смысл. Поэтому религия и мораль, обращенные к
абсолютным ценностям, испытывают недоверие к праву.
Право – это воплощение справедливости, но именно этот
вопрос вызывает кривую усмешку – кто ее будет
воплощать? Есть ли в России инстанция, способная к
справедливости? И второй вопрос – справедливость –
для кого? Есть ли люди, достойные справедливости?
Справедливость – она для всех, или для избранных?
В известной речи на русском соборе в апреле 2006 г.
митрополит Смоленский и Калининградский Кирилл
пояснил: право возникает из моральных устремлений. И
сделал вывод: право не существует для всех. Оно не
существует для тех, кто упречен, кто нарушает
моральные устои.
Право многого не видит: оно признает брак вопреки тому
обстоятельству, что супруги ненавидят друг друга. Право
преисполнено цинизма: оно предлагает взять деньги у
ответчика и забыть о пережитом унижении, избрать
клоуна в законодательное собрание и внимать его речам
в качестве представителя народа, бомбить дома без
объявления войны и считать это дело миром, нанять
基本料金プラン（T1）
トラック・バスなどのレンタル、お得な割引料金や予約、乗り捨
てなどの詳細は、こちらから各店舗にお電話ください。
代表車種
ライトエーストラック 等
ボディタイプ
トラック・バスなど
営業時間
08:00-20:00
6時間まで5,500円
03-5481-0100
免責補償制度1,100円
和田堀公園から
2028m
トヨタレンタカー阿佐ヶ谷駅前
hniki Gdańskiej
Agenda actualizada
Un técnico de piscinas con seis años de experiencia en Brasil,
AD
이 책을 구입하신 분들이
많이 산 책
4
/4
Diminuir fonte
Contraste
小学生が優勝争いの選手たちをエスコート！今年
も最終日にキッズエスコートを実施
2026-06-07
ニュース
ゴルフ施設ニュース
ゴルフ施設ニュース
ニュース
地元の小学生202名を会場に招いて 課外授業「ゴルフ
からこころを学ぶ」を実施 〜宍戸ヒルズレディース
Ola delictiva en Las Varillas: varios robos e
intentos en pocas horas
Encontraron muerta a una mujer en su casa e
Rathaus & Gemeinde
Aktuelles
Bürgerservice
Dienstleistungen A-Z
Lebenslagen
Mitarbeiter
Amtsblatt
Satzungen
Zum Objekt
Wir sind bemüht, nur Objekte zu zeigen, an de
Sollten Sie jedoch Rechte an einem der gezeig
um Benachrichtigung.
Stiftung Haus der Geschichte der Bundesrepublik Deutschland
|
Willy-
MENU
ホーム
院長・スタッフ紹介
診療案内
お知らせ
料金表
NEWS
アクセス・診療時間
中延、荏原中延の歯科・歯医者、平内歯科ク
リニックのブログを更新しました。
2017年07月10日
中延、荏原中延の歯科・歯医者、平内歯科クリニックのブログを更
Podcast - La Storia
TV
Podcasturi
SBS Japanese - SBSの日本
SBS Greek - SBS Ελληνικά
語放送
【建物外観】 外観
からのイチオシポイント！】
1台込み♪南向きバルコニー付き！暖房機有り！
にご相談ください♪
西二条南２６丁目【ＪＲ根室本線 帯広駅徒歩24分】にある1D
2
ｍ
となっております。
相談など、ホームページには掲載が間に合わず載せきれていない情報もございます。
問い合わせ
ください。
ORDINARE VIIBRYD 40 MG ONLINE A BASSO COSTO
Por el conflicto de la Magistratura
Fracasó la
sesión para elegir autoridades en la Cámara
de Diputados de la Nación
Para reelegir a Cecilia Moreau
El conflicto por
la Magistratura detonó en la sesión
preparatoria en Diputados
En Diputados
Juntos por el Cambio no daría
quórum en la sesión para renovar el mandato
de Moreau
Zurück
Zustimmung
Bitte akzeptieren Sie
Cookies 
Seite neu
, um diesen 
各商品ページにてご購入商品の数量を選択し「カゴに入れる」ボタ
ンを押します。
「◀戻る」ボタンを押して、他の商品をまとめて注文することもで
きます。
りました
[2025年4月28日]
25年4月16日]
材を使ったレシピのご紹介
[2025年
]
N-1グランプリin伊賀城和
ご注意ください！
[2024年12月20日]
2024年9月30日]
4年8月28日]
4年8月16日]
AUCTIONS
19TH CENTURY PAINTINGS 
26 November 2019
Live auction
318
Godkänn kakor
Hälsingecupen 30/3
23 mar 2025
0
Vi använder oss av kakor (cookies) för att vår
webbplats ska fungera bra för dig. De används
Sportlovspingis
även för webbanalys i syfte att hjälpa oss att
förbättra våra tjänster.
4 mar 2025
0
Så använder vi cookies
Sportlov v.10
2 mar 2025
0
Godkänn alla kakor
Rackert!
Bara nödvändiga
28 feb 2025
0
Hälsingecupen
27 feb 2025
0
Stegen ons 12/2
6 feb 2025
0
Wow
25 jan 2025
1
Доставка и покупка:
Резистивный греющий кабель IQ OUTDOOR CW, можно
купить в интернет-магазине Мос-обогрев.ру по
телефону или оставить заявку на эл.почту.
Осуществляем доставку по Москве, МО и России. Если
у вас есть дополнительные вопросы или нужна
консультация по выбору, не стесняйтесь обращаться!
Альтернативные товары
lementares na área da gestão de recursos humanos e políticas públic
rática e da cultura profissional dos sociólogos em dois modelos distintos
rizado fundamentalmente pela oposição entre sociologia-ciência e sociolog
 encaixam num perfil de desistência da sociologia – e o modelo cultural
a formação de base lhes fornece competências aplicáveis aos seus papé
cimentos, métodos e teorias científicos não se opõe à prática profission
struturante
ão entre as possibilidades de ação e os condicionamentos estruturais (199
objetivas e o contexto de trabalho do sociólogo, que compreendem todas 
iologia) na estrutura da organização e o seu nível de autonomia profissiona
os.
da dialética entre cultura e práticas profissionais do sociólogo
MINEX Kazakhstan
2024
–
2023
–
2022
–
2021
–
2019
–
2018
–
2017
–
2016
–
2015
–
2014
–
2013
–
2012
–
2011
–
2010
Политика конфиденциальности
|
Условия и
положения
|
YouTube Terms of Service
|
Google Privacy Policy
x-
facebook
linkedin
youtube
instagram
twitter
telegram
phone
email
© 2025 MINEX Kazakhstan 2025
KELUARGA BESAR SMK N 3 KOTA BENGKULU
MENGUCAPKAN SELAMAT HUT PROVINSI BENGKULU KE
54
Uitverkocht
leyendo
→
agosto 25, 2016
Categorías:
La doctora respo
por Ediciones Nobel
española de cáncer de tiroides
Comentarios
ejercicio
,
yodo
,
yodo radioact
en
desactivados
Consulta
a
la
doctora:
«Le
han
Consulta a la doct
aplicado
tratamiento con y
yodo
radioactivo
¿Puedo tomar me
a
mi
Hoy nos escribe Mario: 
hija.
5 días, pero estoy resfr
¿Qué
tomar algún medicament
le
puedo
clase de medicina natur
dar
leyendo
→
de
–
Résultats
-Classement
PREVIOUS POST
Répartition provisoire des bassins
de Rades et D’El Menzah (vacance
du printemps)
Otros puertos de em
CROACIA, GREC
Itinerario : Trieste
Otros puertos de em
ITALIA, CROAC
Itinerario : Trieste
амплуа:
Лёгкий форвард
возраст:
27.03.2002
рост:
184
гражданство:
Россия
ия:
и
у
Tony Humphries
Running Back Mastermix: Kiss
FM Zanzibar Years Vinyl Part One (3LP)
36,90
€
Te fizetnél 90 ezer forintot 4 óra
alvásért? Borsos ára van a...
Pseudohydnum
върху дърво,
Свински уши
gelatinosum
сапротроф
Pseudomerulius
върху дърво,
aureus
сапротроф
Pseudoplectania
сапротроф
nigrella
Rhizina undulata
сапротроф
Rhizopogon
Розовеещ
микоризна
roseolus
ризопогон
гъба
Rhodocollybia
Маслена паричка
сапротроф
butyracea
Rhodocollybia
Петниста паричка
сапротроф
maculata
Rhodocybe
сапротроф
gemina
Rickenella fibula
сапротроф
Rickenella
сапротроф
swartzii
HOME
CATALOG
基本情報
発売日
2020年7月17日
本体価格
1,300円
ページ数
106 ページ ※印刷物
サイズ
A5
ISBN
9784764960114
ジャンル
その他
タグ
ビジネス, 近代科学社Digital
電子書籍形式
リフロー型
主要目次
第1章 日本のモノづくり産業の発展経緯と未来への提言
-- -- --
- **WHAT YOU WILL DO**:
Within the material above, find every line containing the word "conflicto" and copy it.

- **RESULT OF THE EXERCISE**:
Por el conflicto de la Magistratura
El conflicto por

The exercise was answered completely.